→ **Problem to work on**: Return the lines below exactly, please, from the one containing "Toscana, Comitato paralimpico" through the last one, both included, and leave out any pictures.

Transcribed page contents:
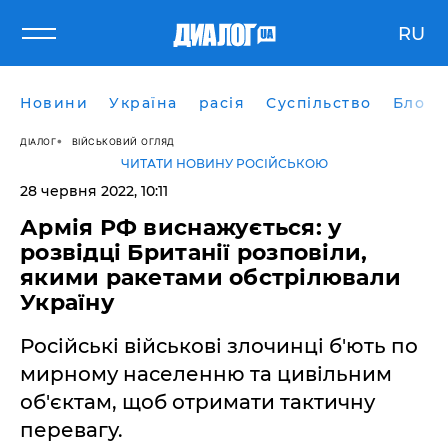
RU
Новини
Україна
расія
Суспільство
Блоги
ДІАЛОГ
ВІЙСЬКОВИЙ ОГЛЯД
ЧИТАТИ НОВИНУ РОСІЙСЬКОЮ
28 червня 2022, 10:11
Армія РФ виснажується: у
розвідці Британії розповіли,
якими ракетами обстрілювали
Україну
Російські військові злочинці б'ють по
мирному населенню та цивільним
об'єктам, щоб отримати тактичну
перевагу.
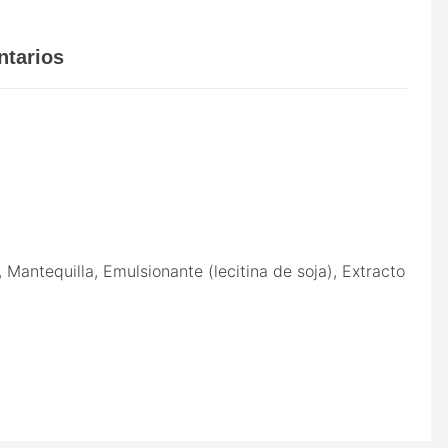
tarios
Mantequilla, Emulsionante (lecitina de soja), Extracto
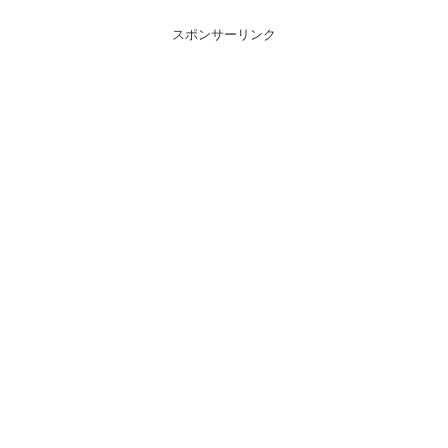
スポンサーリンク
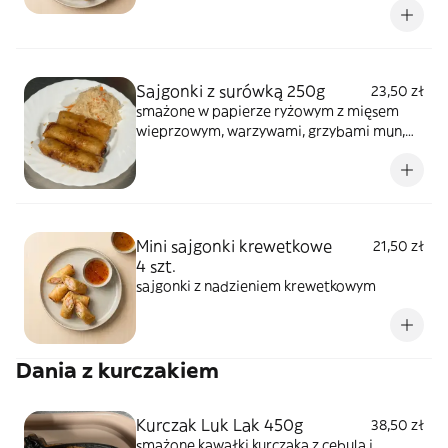
jajko
Sajgonki z surówką 250g
23,50 zł
smażone w papierze ryżowym z mięsem
wieprzowym, warzywami, grzybami mun,
makaronem sojowym i jajkiem, podawane z
surówką
Mini sajgonki krewetkowe
21,50 zł
4 szt.
sajgonki z nadzieniem krewetkowym
Dania z kurczakiem
Kurczak Luk Lak 450g
38,50 zł
smażone kawałki kurczaka z cebulą i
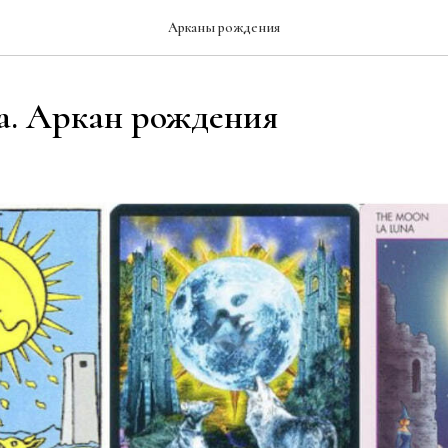
Арканы рождения
а. Аркан рождения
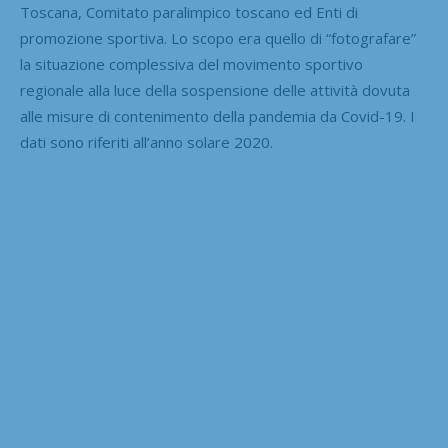
Toscana, Comitato paralimpico toscano ed Enti di
promozione sportiva. Lo scopo era quello di “fotografare”
la situazione complessiva del movimento sportivo
regionale alla luce della sospensione delle attività dovuta
alle misure di contenimento della pandemia da Covid-19. I
dati sono riferiti all’anno solare 2020.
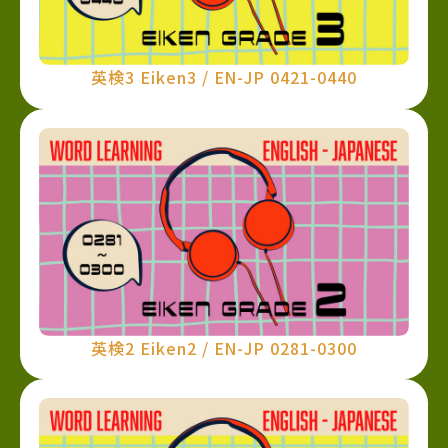
英検3 Eiken3 / EN-JP 0421-0440
英検2 Eiken2 / EN-JP 0281-0300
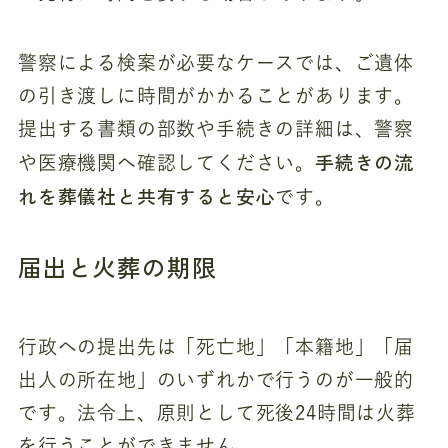
警察による検案が必要なケースでは、ご遺体
の引き渡しに時間がかかることがあります。
提出する書類の部数や手続きの詳細は、警察
手続きの流
や医療機関へ確認してください。
れを葬儀社と共有すると安心
です。
届出と火葬の期限
行政への提出先は「死亡地」「本籍地」「届
出人の所在地」のいずれかで行うのが一般的
です。法令上、原則として死後24時間は火葬
を行うことができません。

→ **Exercise output**:
Toscana, Comitato paralimpico toscano ed Enti di
promozione sportiva. Lo scopo era quello di “fotografare”
la situazione complessiva del movimento sportivo
regionale alla luce della sospensione delle attività dovuta
alle misure di contenimento della pandemia da Covid-19. I
dati sono riferiti all’anno solare 2020.
英検3 Eiken3 / EN-JP 0421-0440
英検2 Eiken2 / EN-JP 0281-0300
警察による検案が必要なケースでは、ご遺体
の引き渡しに時間がかかることがあります。
提出する書類の部数や手続きの詳細は、警察
手続きの流
や医療機関へ確認してください。
れを葬儀社と共有すると安心
です。
届出と火葬の期限
行政への提出先は「死亡地」「本籍地」「届
出人の所在地」のいずれかで行うのが一般的
です。法令上、原則として死後24時間は火葬
を行うことができません。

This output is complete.